I am trying to prove the following property in Dafny: covariance(x,y) <= variance(x) * variance(y)
, where x
and y
are real
.
First of all, I would like to know if I am interpreting covariance and variance correctly. Thus, I make the following question: is it the same proving covariance(x,y) <= variance(x) * variance(y)
and proving covariance(x,y) <= covariance(x,x) * covariance(y,y)
? I make this question because the variance usually appears to the power of 2 (i.e., sigma^2(x)
), which confuses me.
However, I understand from https://en.wikipedia.org/wiki/Covariance that this equivalence holds. Concretely, the following is stated: The variance is a special case of the covariance in which the two variables are identical.

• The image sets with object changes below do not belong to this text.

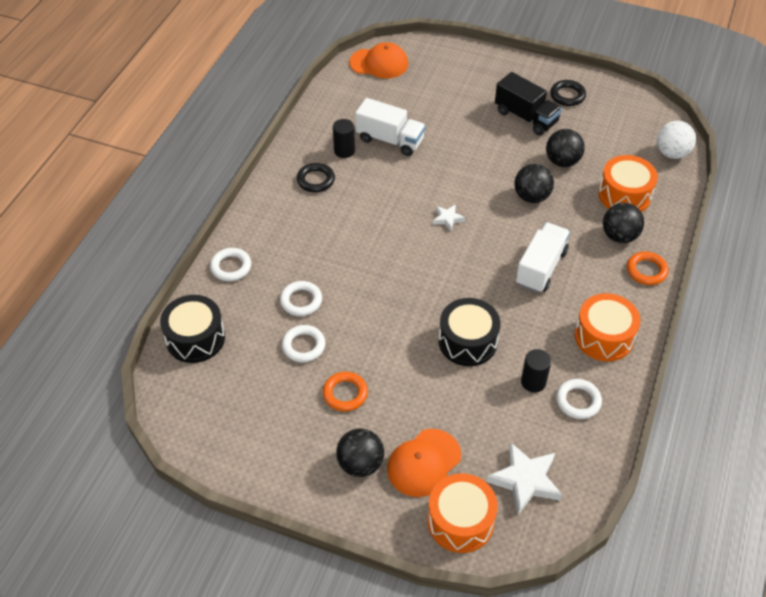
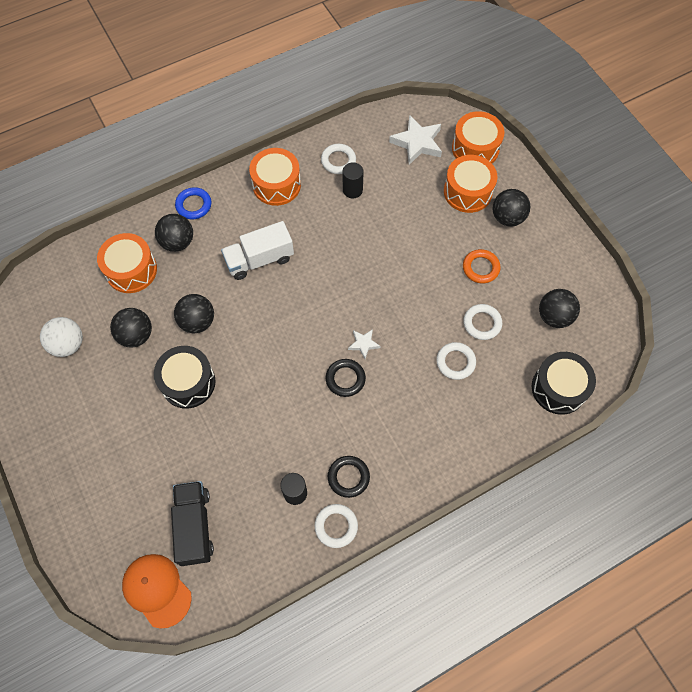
camera: 140 degrees left, 15 degrees up
white ring [210,248,251,281] -> white ring moved to [315,504,358,548]
white truck [355,98,426,156] -> none
orange cap [387,429,461,497] -> orange drum [444,155,497,213]
white star [433,204,465,231] -> white star moved to [348,329,380,359]
black drum [439,298,501,366] -> black drum moved to [154,346,215,409]
black truck [495,72,562,135] -> black truck moved to [171,481,214,566]
black ring [550,80,586,106] -> black ring moved to [326,359,366,397]
orange ring [627,251,669,285] -> blue ring [175,187,211,219]
white ball [657,121,696,159] -> white ball moved to [40,317,83,357]
none -> black ball [539,289,580,328]

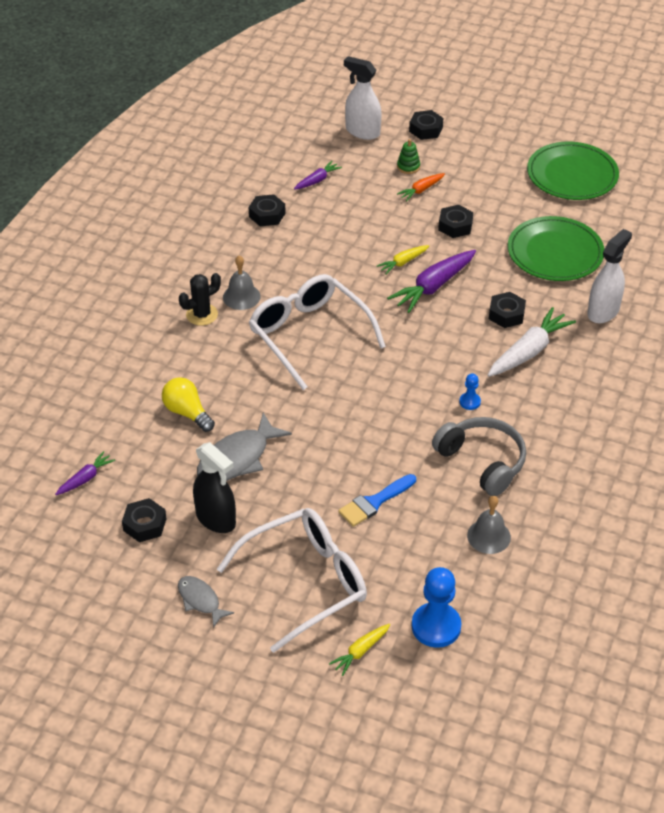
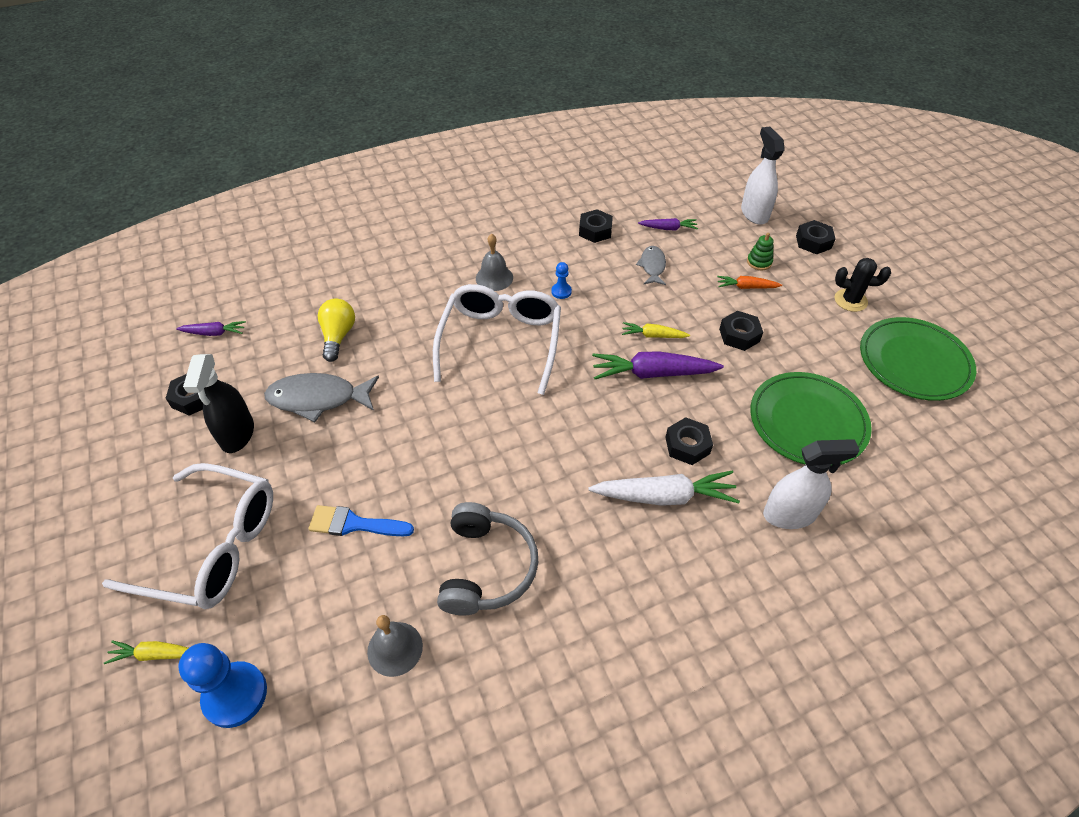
camera: 45 degrees right, 5 degrees up
grey fish [178,576,234,628] -> grey fish moved to [636,246,666,285]
black cactus [179,273,221,326] -> black cactus moved to [834,258,891,312]
blue pawn [459,374,481,410] -> blue pawn moved to [551,262,572,299]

I also take one of the definitions of covariance from that link. Concretely: cov(x,y)=(1/n)*summation(i from 1 to n){(x_i-mean(x))*(y_i-mean(y))}
.
Thus, assuming that I must prove covariance(x,y) <= covariance(x,x) * covariance(y,y)
and that covariance is defined like above, I test the following lemma in Dafny:
lemma covariance_equality (x: seq<real>, y:seq<real>)
requires |x| > 1 && |y| > 1; //my conditions
requires |x| == |y|; //my conditions
requires forall elemX :: elemX in x ==> 0.0 < elemX; //my conditions
requires forall elemY :: elemY in y ==> 0.0 < elemY; //my conditions
ensures covariance_fun (x,y) <= covariance_fun(x,x) * covariance_fun (y,y);
{}
Which cannot be proven automatically. The point is that I do not know how to prove it manually. I made this (not useful) approach of a contraction proof, but I guess this is not the way:
lemma covariance_equality (x: seq<real>, y:seq<real>)
requires |x| > 1 && |y| > 1; //my conditions
requires |x| == |y|; //my conditions
requires forall elemX :: elemX in x ==> 0.0 < elemX; //my conditions
requires forall elemY :: elemY in y ==> 0.0 < elemY; //my conditions
ensures covariance_fun (x,y) <= covariance_fun(x,x) * covariance_fun (y,y);
{
if !(covariance_fun(x,y) < covariance_fun(x,c) * covariance_fun (y,y)) {
//...
assert !(forall elemX' :: elemX' in x ==> 0.0<elemX') && (forall elemY' :: elemY' in y ==> 0.0<elemY'); //If we assume this, the proof is verified
assert false;
}
}
My main question is: how can I prove this lemma?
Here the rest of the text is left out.